When we meet with inventors, entrepreneurs and innovators with what they believe is the “next big thing” it seems what they most often think they need is money. More to the point, the money they want is for protection, with this most commonly being for patents.
A Provisional Patent with its international 12 month priority date protection, followed by a PCT application and then the National Phase (where patents are sought in every place imaginable) seems to be the order of the day.
The fact is, only a tiny percentage of patents ever return a cent to their creator, but notwithstanding this, too many people see patents as the panacea. Unfortunately, apart from the risks and uncertainty in obtaining strong defensible protection, it’s the costs involved in patenting that most often brings inventors to their knees, even before they have a final working prototype.
In the first case, what is not widely understood is that a patent does not so much protect an idea, what it protects is the particular way a problem has been solved. This is why patents are best referred to as “Method and Apparatus”.
Indeed the inventor’s ideal way of solving the problem is normally referred to in patents as “the preferred embodiment”. Of course in many cases there are other ways to solve the same problem. Good protection is best obtained in narrow fields where there is little room to manoeuvre with few other possible embodiments.
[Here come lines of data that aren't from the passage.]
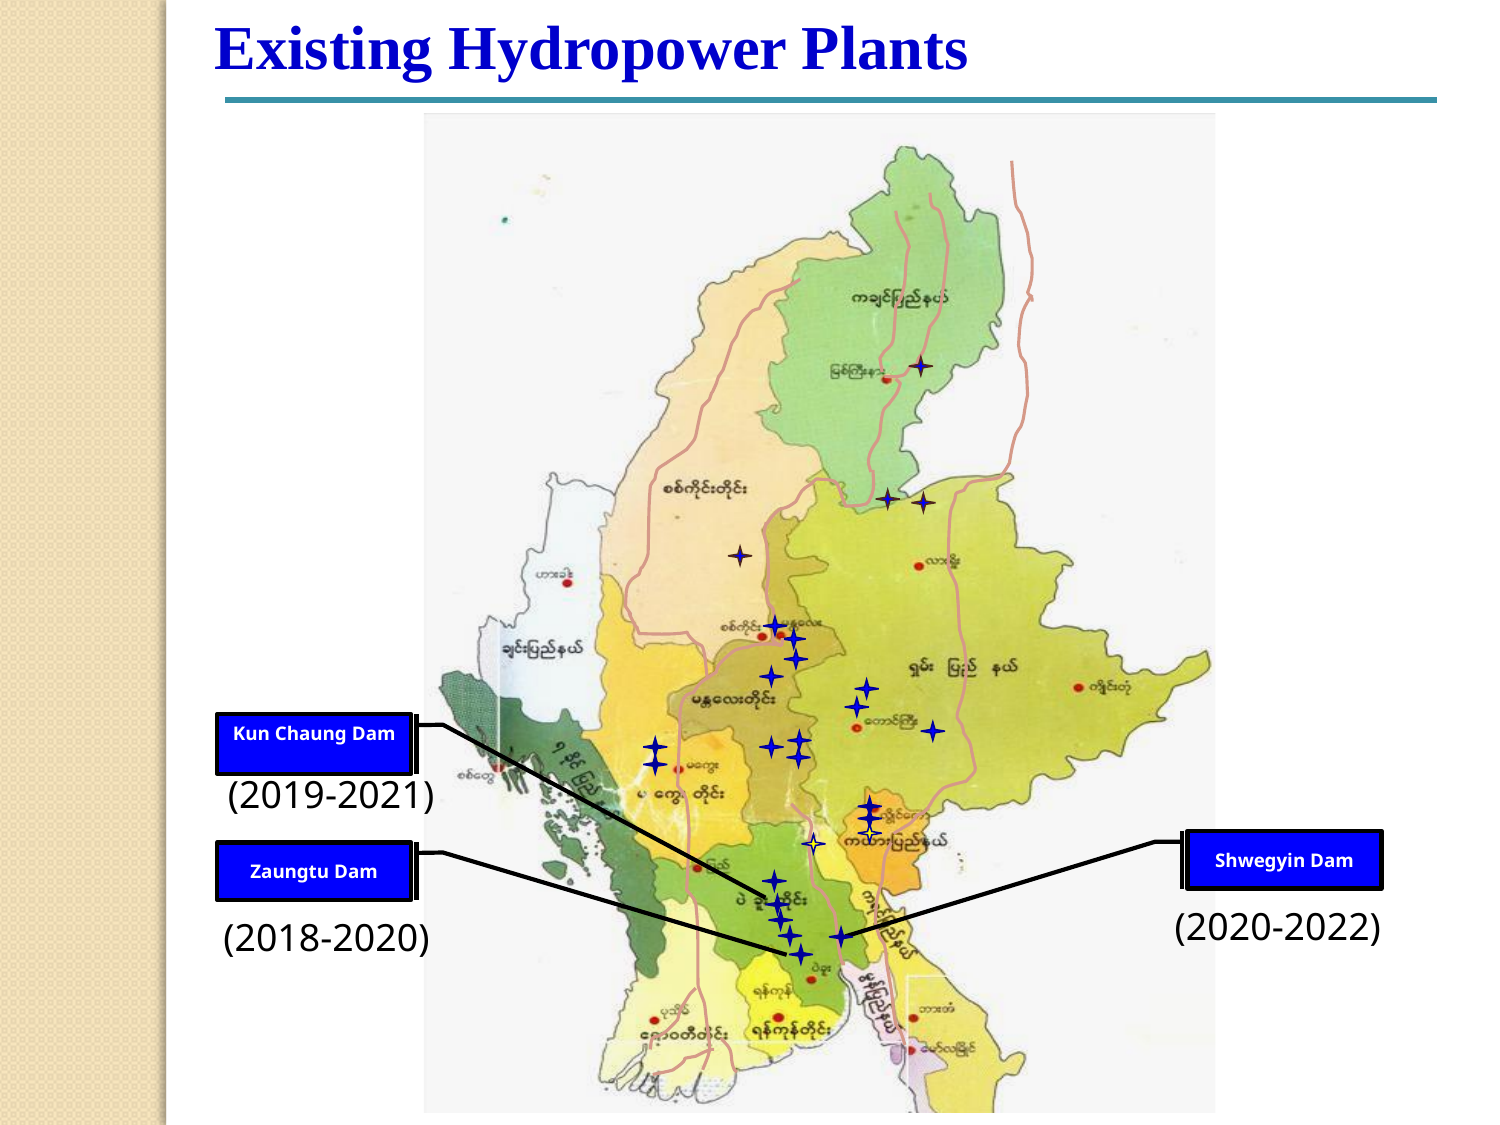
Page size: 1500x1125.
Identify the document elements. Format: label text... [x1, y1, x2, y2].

text_box (2018-2020) [208, 906, 416, 967]
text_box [625, 160, 1033, 1075]
picture [423, 102, 1216, 1113]
text_box Kun Chaung Dam [215, 712, 413, 763]
text_box (2019-2021) [213, 763, 416, 823]
text_box Shwegyin Dam [1222, 829, 1384, 891]
text_box Existing Hydropower Plants [200, 0, 1500, 88]
text_box (2020-2022) [1222, 895, 1409, 955]
text_box Zaungtu Dam [215, 840, 413, 902]
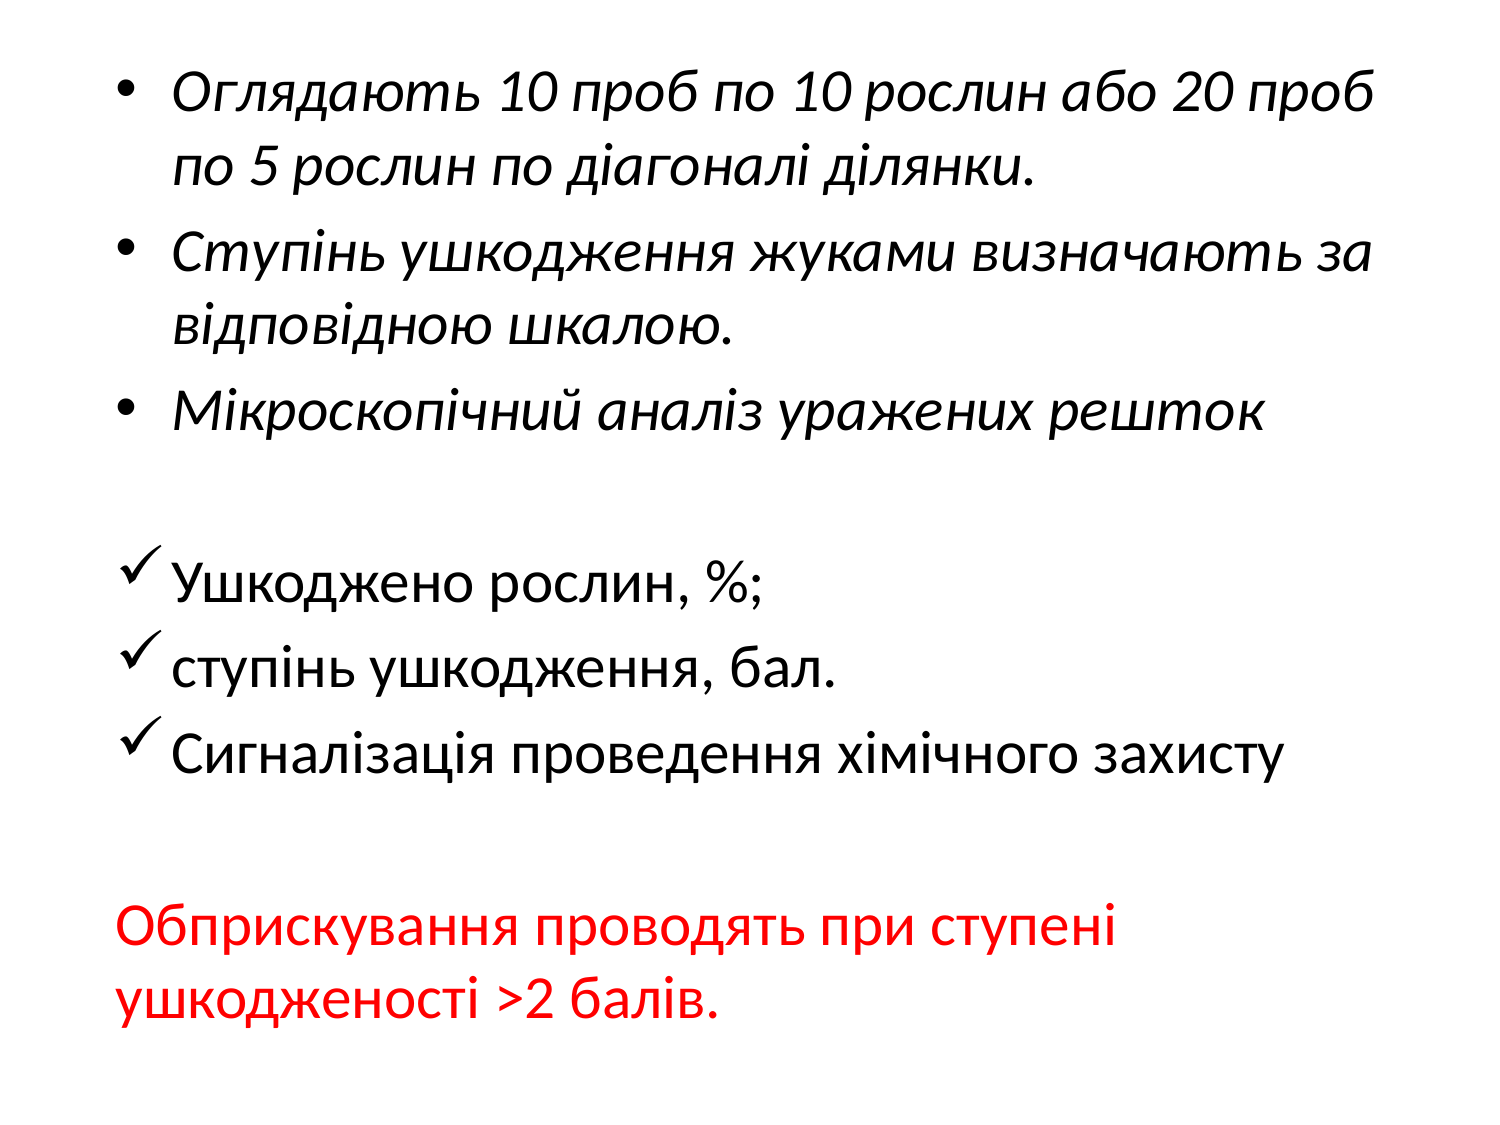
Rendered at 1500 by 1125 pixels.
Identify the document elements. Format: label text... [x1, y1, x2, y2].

list Оглядають 10 проб по 10 рослин або 20 проб по 5 рослин по діагоналі ділянки. Ступінь ушкодження жуками визначають за відповідною шкалою. Мікроскопічний аналіз уражених решток Ушкоджено рослин, %; ступінь ушкодження, бал. Сигналізація проведення хімічного захисту Обприскування проводять при ступені ушкодженості >2 балів. [100, 42, 1451, 1047]
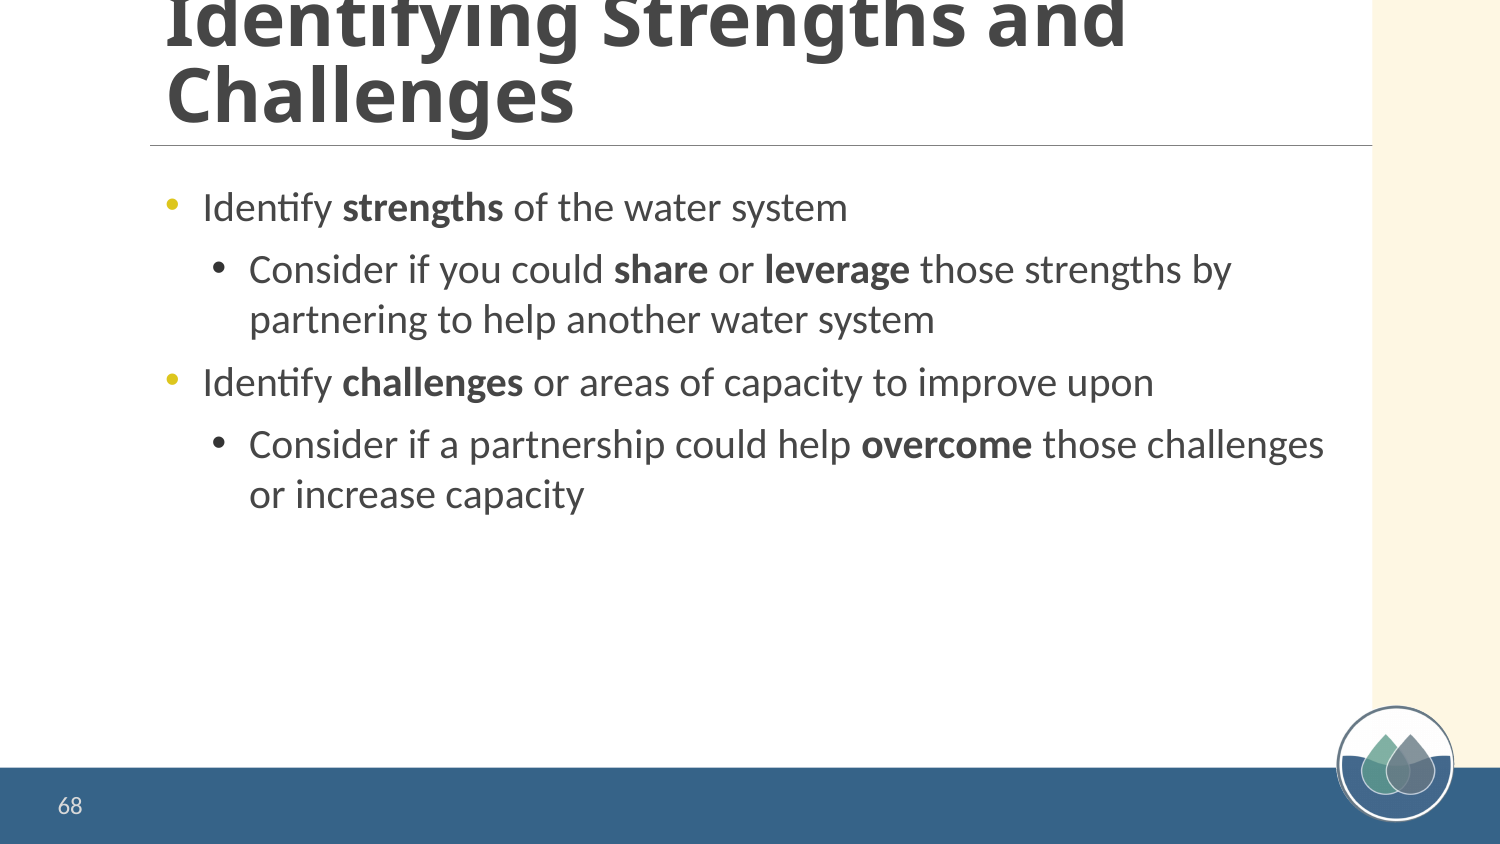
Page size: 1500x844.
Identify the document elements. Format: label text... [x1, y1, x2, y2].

title Identifying Strengths and Challenges [150, 21, 1373, 146]
slide_number 68 [16, 782, 124, 828]
list Identify strengths of the water system Consider if you could share or leverage those strengths by partnering to help another water system Identify challenges or areas of capacity to improve upon Consider if a partnership could help overcome those challenges or increase capacity [150, 171, 1373, 760]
For example the helix thread would be a great invention to protect because of its fundamental simplicity. So too the Star or Phillips head screw, again with the simplicity being the key to a strong patent. But then of course some “bright spark” may see the Phillips head screw as a stimulus to create an Allen key drive head, or a triangular recessed drive head.
The other issue with a patent is that it discloses the problem and of course the solution. Indeed this is one reason, often after a great deal of research, expense and effort, sometimes patents are not sought. Simply the knowhow is retained in-house as a “trade secret”.
Remember the contents of a patent eventually become public knowledge. It is said that Coca-Cola and Kentucky Fried Chicken retained their IP as well kept trade secrets with no public disclosure.
Good patents that you are prepared to defend can really work. The KODAK versus Polaroid case of many year ago proved that and there are many other examples.
But understand the risks. In reality, and we have said this before, a patent is only as good as your willingness and ability to defend it.